### WHAT TO PRODUCE
One part of the entries below is wanted: the lines from the one containing "left knee: (198, 205)" through the one containing "left front paw: (962, 1168)". Write those out exactly and nothing else.

Dataset entries:
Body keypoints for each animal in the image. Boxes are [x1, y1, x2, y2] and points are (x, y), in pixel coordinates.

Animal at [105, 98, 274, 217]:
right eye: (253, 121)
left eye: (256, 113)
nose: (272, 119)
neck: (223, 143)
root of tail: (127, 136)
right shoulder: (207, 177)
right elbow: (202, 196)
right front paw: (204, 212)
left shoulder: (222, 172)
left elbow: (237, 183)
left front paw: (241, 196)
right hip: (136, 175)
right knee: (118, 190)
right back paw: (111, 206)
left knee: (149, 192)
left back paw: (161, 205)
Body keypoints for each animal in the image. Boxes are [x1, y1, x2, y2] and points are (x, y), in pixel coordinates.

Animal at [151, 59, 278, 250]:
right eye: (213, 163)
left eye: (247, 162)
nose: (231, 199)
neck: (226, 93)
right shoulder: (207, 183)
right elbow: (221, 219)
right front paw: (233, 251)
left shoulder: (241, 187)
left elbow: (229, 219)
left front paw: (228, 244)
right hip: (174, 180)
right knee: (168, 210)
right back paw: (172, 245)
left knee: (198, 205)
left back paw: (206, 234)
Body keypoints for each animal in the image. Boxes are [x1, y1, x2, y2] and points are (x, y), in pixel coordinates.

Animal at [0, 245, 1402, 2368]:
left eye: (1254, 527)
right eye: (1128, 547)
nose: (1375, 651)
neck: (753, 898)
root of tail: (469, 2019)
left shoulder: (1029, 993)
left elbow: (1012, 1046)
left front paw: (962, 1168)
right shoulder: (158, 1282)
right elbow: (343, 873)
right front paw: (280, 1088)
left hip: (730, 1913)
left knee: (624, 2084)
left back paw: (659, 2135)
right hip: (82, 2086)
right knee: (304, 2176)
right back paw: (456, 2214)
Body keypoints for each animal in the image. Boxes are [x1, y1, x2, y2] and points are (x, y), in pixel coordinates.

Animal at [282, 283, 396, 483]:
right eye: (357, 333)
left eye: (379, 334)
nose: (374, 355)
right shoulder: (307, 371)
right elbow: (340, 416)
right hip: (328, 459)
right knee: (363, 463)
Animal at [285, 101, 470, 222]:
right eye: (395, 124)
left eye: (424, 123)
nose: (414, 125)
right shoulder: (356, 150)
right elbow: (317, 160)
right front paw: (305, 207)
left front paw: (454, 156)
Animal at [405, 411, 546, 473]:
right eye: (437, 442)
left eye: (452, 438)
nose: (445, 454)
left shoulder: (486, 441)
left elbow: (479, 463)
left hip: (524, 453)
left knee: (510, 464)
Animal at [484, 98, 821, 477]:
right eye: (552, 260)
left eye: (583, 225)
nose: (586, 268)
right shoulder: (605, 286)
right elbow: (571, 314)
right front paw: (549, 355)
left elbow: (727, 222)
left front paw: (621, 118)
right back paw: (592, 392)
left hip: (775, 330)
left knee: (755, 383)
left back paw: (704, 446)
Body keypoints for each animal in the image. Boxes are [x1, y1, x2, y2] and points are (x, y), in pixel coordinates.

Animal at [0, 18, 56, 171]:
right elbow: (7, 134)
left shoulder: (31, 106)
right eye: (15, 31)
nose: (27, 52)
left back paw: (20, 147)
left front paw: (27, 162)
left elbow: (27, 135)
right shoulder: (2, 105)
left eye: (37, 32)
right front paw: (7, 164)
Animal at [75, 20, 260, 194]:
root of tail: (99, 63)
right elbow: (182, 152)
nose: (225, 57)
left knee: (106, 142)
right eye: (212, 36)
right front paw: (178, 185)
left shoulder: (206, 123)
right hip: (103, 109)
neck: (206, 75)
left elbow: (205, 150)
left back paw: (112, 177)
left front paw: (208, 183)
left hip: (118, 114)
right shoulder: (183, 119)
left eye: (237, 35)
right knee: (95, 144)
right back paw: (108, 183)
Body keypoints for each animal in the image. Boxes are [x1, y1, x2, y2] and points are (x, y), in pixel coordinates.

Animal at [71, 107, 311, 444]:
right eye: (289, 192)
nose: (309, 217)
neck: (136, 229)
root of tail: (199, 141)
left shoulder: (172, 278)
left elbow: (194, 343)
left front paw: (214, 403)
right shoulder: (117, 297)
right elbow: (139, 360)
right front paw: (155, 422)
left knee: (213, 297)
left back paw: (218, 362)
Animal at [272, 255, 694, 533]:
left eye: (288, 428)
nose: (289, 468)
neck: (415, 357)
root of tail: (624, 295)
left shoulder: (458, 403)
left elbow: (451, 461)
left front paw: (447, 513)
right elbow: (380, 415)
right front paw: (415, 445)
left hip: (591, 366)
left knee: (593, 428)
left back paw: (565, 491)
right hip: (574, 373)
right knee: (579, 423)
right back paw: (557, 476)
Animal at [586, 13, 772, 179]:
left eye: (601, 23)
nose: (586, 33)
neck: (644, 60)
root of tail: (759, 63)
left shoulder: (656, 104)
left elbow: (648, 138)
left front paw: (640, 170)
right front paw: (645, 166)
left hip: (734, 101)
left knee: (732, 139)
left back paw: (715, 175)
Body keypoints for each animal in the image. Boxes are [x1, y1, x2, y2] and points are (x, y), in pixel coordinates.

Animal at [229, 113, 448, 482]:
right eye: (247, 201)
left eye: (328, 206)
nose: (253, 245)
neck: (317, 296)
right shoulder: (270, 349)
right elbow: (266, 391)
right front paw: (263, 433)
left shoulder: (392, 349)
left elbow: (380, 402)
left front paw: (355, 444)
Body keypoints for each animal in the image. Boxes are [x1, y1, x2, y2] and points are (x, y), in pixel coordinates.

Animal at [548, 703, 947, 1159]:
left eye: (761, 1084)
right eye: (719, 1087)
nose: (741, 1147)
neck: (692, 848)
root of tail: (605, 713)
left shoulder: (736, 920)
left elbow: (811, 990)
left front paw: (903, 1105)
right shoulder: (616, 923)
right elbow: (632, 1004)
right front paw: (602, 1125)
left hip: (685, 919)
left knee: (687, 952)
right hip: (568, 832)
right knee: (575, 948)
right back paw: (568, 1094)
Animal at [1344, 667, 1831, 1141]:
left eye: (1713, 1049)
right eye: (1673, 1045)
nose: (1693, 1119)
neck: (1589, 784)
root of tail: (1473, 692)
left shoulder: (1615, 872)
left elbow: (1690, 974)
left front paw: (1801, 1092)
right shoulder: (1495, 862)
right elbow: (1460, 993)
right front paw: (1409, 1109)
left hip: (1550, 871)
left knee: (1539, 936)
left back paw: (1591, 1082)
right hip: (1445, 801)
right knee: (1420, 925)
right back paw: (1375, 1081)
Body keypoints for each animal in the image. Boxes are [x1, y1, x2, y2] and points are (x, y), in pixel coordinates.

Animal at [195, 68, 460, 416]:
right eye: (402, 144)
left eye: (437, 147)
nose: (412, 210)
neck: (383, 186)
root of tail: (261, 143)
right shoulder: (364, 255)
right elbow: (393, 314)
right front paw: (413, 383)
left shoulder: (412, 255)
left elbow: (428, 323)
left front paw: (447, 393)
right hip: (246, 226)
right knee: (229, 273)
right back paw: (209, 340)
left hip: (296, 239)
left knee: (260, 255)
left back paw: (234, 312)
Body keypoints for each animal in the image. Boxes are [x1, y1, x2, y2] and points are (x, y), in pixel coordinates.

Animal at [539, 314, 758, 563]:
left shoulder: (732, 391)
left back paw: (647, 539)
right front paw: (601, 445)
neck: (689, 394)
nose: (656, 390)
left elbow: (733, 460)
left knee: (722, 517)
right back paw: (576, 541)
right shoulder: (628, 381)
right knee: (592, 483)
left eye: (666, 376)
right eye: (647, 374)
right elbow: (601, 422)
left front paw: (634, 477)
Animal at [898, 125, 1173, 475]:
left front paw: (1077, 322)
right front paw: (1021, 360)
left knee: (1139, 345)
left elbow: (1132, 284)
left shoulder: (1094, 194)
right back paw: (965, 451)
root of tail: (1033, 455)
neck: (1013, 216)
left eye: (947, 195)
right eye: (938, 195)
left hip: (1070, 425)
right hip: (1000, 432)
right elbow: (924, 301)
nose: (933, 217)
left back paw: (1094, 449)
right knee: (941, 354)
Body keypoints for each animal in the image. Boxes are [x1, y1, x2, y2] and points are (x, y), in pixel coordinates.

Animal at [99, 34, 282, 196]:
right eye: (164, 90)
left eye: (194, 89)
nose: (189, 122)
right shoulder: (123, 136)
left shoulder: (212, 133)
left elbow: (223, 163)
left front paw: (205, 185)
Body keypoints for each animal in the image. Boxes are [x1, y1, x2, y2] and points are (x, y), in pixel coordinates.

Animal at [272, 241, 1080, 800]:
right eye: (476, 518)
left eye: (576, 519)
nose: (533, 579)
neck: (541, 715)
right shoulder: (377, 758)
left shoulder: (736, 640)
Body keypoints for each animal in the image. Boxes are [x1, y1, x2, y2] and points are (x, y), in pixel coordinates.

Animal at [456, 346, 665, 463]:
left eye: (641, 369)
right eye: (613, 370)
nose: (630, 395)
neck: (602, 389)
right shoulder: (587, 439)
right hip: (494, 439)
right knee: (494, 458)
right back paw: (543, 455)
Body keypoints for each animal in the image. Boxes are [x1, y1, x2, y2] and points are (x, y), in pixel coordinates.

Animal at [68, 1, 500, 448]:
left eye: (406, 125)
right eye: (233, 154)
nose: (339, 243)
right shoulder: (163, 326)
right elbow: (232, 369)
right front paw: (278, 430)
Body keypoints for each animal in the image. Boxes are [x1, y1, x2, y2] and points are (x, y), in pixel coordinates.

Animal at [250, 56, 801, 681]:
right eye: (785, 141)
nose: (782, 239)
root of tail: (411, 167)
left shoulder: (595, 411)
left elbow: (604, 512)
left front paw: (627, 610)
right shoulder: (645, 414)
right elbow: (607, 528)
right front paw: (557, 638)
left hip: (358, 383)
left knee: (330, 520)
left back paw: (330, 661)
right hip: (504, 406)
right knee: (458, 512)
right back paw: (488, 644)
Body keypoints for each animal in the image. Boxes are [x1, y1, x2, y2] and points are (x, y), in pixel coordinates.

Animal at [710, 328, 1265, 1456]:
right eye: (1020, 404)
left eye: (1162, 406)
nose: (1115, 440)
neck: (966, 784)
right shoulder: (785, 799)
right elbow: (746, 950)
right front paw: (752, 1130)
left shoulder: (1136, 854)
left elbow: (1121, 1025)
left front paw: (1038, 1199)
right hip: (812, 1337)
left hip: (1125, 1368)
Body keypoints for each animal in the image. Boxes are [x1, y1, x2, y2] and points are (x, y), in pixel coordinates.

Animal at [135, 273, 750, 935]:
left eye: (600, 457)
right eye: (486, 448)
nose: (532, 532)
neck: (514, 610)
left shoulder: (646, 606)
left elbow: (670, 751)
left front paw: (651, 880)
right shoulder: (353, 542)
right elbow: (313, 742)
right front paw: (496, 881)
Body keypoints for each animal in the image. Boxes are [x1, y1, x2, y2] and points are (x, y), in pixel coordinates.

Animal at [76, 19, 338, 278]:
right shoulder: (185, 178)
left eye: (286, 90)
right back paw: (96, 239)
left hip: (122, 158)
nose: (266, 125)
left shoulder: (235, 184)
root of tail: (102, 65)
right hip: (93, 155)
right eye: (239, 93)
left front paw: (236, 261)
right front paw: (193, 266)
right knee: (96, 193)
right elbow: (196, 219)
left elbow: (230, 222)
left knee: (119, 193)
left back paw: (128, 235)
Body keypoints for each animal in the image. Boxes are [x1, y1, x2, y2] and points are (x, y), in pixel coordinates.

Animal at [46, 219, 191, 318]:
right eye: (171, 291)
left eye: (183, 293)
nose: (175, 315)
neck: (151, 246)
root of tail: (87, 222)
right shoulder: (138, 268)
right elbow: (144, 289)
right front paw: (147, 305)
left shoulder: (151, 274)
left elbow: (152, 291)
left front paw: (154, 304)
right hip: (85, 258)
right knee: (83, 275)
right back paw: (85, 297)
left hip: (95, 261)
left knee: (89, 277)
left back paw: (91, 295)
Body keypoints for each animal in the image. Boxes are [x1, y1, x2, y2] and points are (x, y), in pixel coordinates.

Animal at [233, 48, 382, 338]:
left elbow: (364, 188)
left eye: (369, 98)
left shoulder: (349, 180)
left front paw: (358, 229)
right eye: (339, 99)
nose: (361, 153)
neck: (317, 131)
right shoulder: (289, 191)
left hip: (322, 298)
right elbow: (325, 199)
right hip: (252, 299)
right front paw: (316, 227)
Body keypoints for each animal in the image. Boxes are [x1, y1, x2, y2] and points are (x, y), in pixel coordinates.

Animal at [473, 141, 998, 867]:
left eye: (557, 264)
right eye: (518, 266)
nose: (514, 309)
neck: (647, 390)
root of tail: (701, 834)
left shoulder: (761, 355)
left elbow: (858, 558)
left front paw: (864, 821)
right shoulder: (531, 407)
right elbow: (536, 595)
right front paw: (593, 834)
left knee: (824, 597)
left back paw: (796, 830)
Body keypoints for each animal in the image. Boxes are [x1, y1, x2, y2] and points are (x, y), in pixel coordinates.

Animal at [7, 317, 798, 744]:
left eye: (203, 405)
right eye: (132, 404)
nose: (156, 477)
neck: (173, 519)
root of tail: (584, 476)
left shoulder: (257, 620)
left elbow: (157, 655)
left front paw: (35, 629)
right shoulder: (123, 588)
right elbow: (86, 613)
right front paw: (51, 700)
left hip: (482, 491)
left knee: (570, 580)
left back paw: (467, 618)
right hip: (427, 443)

### TASK SOLUTION
left knee: (198, 205)
left back paw: (206, 234)
Body keypoints for each animal in the image. Boxes are [x1, y1, x2, y2] and points are (x, y), in pixel coordinates.

Animal at [0, 245, 1402, 2368]:
left eye: (1254, 527)
right eye: (1128, 547)
nose: (1375, 651)
neck: (753, 898)
root of tail: (469, 2019)
left shoulder: (1029, 993)
left elbow: (1012, 1046)
left front paw: (962, 1168)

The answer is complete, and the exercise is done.